Zillow's forecast calls for a further -0.8% over the coming year (as of December 2025).

The Supply Picture

Colorado Springs has 3,540 homes for sale as of May 1, 2026, up 10.3% year over year. Supply is building even though new listings (1,668) are down 3% from a year ago — a sign that homes are accumulating because they are not selling, not because more are coming to market.

Homes take 46 days to sell, and 25.4% of active listings have cut their price. New construction continues to add to the pile: the metro logged 125 new-construction sales in April 2026 at a median of $529,950 — well above the resale median, pulling buyers toward builder incentives.

Affordability and Overvaluation

This is the core of the score. By PropertyIQ's valuation model, Colorado Springs is roughly 49.9% overvalued relative to local incomes as of May 31, 2026.

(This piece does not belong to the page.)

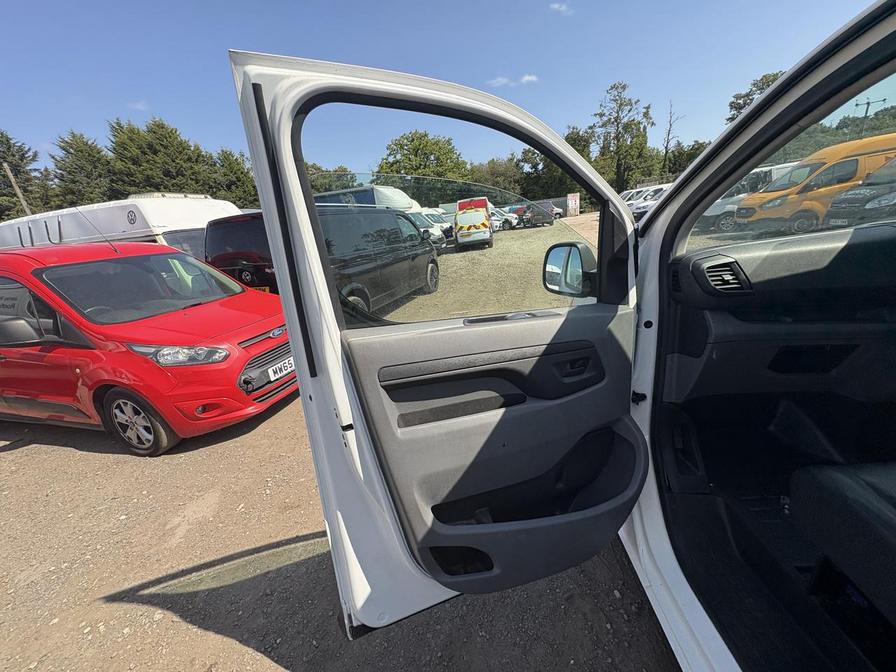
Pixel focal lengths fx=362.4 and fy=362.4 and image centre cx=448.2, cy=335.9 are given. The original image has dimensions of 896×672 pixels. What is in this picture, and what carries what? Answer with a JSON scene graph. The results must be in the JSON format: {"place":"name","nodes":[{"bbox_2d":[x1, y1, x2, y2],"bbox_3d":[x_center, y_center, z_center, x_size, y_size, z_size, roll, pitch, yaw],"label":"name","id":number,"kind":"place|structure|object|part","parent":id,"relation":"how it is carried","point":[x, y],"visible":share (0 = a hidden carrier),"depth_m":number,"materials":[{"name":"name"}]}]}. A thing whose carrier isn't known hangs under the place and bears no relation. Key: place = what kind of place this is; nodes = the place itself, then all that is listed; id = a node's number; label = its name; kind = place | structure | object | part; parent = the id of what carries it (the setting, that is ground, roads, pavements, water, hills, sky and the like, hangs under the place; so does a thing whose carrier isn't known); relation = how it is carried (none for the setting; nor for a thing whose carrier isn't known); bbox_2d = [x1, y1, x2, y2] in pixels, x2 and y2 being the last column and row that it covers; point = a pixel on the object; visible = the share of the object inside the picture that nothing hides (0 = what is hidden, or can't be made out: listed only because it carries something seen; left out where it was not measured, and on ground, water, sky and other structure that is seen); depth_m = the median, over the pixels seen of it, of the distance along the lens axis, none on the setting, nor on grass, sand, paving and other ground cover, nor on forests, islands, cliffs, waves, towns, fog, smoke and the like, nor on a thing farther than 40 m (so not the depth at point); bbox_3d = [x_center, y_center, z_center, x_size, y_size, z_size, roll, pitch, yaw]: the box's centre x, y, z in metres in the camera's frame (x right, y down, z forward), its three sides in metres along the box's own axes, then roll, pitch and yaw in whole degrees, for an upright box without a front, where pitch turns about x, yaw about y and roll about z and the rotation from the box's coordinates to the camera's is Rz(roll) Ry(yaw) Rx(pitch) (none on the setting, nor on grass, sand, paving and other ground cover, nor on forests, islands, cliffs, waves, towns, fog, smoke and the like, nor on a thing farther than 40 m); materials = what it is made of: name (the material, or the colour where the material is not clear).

The income required to buy a median-priced home is about $133,935 — well above the metro's $87,180 median household income. A typical buyer would need 9.5 years to save a standard down payment, and the "affordable" home price for a median earner is closer to $324,154 than the current $457,300 value.

When prices sit that far above what local incomes support, it takes either income growth, price declines, or lower rates to close the gap. Two of those three are working against the market right now.

The Investor View

For buy-and-hold investors, the rental math is thin. The typical rent is about $1,767 per month, producing a gross yield near 4.6% and a cap rate of roughly 2.8% as of May 31, 2026. At a gross rent multiplier above 21, Colorado Springs is a low-cash-flow market where returns depend heavily on appreciation — and appreciation is exactly what the data says is missing right now.

What the Data Shows

A score of 5 reflects a clear signal: despite a stable local economy, Colorado Springs is positioned to underperform the broader Colorado market over the next few years. Weak price momentum, rising supply, and a high share of price cuts all point the same direction.

None of that is a verdict on the city's long-term appeal — the labor market is intact and the population base is solid. It is a measurement of where the market sits in its cycle today, and what that has tended to mean for performance ahead.

As of May 2026, the signal sits near the bottom of the scale. The score is 5.

PropertyIQ score, home value, rent, valuation, and investor metrics as of May 31, 2026. Listing, inventory, days-on-market, and price-cut data as of May 1, 2026. New-construction price data as of November 2025. Forecast data as of December 2025. Census data as of 2023. Unemployment data as of November 2025. All data for informational purposes only and not the sole basis for an investment decision.